For years, the FTC permitted practitioners to use the “make, use, and sell” approach to determine the reportability of licenses. This meant the transfer of a patent license was reportable only if it involved the exclusive right to use a patent (or part of a patent) to develop a product, manufacture the product, and sell that product without restriction.
According to the FTC, pharmaceutical companies in recent years began transferring most but not all of the rights to “make, use, and sell” under a license, avoiding agency notification and review under the HSR Act. For example, under the “make, use, and sell” approach, if a licensor retained the right to manufacture patent-covered products for the licensee, the transaction would be non-reportable.
The revised rules do away with the “make, use, and sell” approach, adopting the “all commercially significant rights” test. This test provides that the transfer of exclusive rights to a patent or a part of a patent in the pharmaceutical industry is a reportable asset transfer if it “allow[s] only the recipient of the exclusive patent rights to use the patent in a particular therapeutic area (or specific indication within a therapeutic area).”

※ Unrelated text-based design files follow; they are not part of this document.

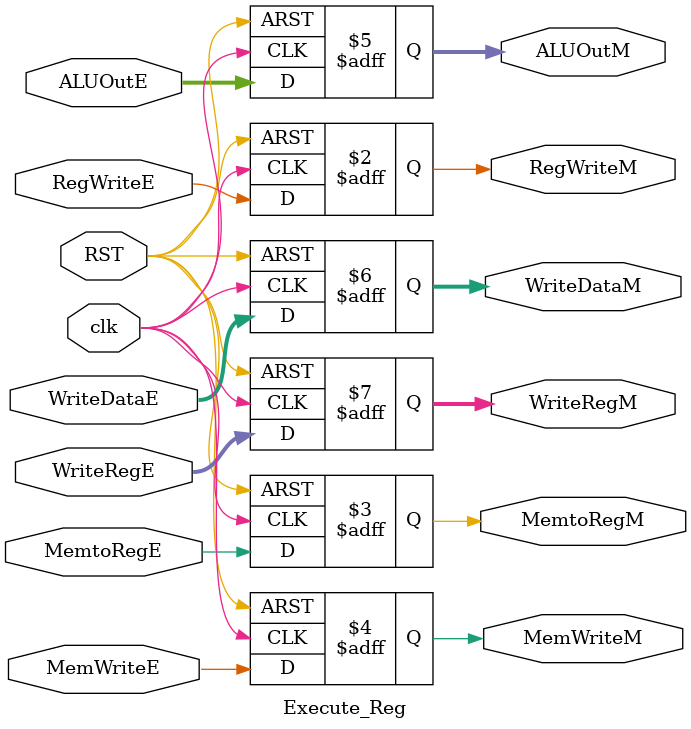
<source format=v>
module Execute_Reg (
    input clk, RST, RegWriteE, MemtoRegE, MemWriteE,
    input [31:0] ALUOutE, WriteDataE,
    input [4:0] WriteRegE,
    output reg RegWriteM, MemtoRegM, MemWriteM,
    output reg [31:0] ALUOutM, WriteDataM,
    output reg [4:0] WriteRegM
);
    always @(posedge clk or posedge RST) begin  // Fixed to active-high reset
        if (RST) begin
            RegWriteM <= 0; MemtoRegM <= 0; MemWriteM <= 0; ALUOutM <= 0; WriteDataM <= 0; WriteRegM <= 0;
        end
        else begin
            RegWriteM <= RegWriteE; MemtoRegM <= MemtoRegE; MemWriteM <= MemWriteE;
            ALUOutM <= ALUOutE; WriteDataM <= WriteDataE; WriteRegM <= WriteRegE;
        end
    end
endmodule

</source>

In addition, the revised rules explain that a transfer of “all commercially significant rights” occurs even when the licensor retains certain “limited manufacturing rights” (e.g., rights to manufacture patent-covered products solely for the licensee) or “co-rights” (e.g., shared rights to co-develop, co-promote, co-market, and co-commercialize).
The FTC limits the revised rules to patents covering products whose manufacture and sale generate revenues in NAICS Industry Group 3254. This industry group includes medical and botanical manufacturing, pharmaceutical preparation manufacturing, in-vitro diagnostic substance manufacturing, and biological product (except diagnostic) manufacturing.
According to the FTC, it limited the revisions to the pharmaceutical industry because, among other reasons, the 66 premerger notifications involving exclusive patent licenses that the FTC received for the five-year period ending December 31, 2012, all related to pharmaceutical patents. Despite its reasoning, the revised rules may be seen as a part of the FTC’s increasing focus on the pharmaceutical industry.